Untuk itu, Ridwan mengingatkan agar siber intelijen Indonesia harus lebih canggih untuk menditeksi potensi ancaman radikalisme di media sosial. Menurutnya perang terhadap terorisme adalah pekerjaan rumah terbesar yang harus dihadapi saat ini.
WNI dideportasi
Selain waspada terhadap serangan, upaya mencegah berangkatnya warga Indonesia ke wilayah yang diklaim dalam penguasaan ISIS juga dilakukan.
Otoritas Singapura mengabarkan telah mendeportasi dua warga Indonesia yang disebut telah diradikalisasi militan ISIS. Mereka adalah pembantu rumah tangga yang bekerja di Singapura.
Menteri Dalam Negeri Singapura Desmond Lee mengatakan bahwa keduanya tak punya rencana melakukan kekerasan di Singapura.

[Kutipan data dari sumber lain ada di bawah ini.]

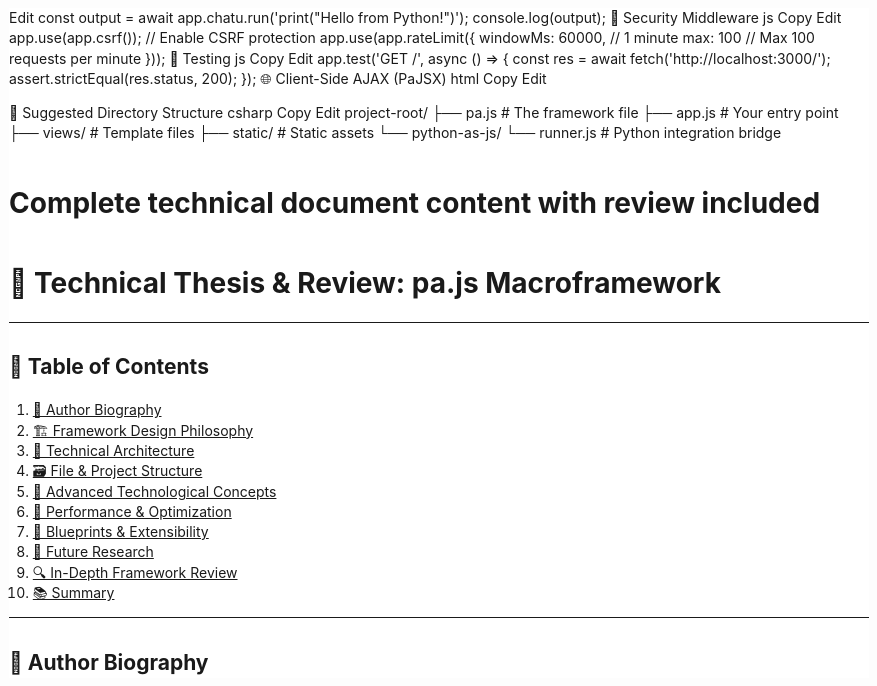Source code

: Edit
const output = await app.chatu.run('print("Hello from Python!")');
console.log(output);
🔐 Security Middleware
js
Copy
Edit
app.use(app.csrf()); // Enable CSRF protection
app.use(app.rateLimit({
  windowMs: 60000, // 1 minute
  max: 100         // Max 100 requests per minute
}));
🧪 Testing
js
Copy
Edit
app.test('GET /', async () => {
  const res = await fetch('http://localhost:3000/');
  assert.strictEqual(res.status, 200);
});
🌐 Client-Side AJAX (PaJSX)
html
Copy
Edit

<script src="/static/pajsx.js"></script>

<div id="result"></div>

<script>
  PaJSX.get('/api/data', 'result');
</script>
📁 Suggested Directory Structure
csharp
Copy
Edit
project-root/
├── pa.js                  # The framework file
├── app.js                 # Your entry point
├── views/                 # Template files
├── static/                # Static assets
└── python-as-js/
    └── runner.js          # Python integration bridge
# Complete technical document content with review included
# 📘 Technical Thesis & Review: pa.js Macroframework
---
## 📑 Table of Contents
1. [👤 Author Biography](#-author-biography)  
2. [🏗️ Framework Design Philosophy](#-framework-design-philosophy)  
3. [🧬 Technical Architecture](#-technical-architecture)  
4. [🗃️ File & Project Structure](#-file--project-structure)  
5. [🧠 Advanced Technological Concepts](#-advanced-technological-concepts)  
6. [🧪 Performance & Optimization](#-performance--optimization)  
7. [📐 Blueprints & Extensibility](#-blueprints--extensibility)  
8. [🔭 Future Research](#-future-research)  
9. [🔍 In-Depth Framework Review](#-in-depth-framework-review)  
10. [📚 Summary](#-summary)
---
## 👤 Author Biography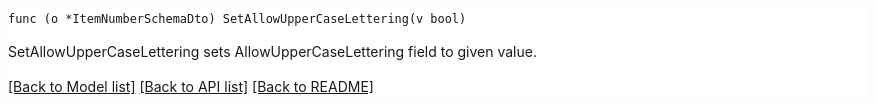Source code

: `func (o *ItemNumberSchemaDto) SetAllowUpperCaseLettering(v bool)`

SetAllowUpperCaseLettering sets AllowUpperCaseLettering field to given value.



[[Back to Model list]](../README.md#documentation-for-models) [[Back to API list]](../README.md#documentation-for-api-endpoints) [[Back to README]](../README.md)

Mereka telah dipulangkan ke Indonesia.
Tapi tak dijelaskan identitas keduanya. Desmond hanya meyebutkan salah seorang dari mereka ingin ke Suriah bersama pacarnya untuk bergabung ISIS.
Tahun lalu, otoritas Singapura menyatakan telah mendeportasi hampir 70 warga asing, termasuk lima PRT, atas dugaan radikalisme selama dua tahun sebelumnya.
"Sama seperti kasus-kasus sebelumnya, mereka berdua adalah pendukung ISIS, yang diradikalisasi lewat media sosial," ujar Lee seperti dikutip dari kantor berita AFP.
Dari tahun 2012 hingga 2016, lebih 600 warga Indonesia yang dideportasi dari sejumlah negara, terutama Tukri, karena ingin menuju Suriah untuk bergabung dengan ISIS.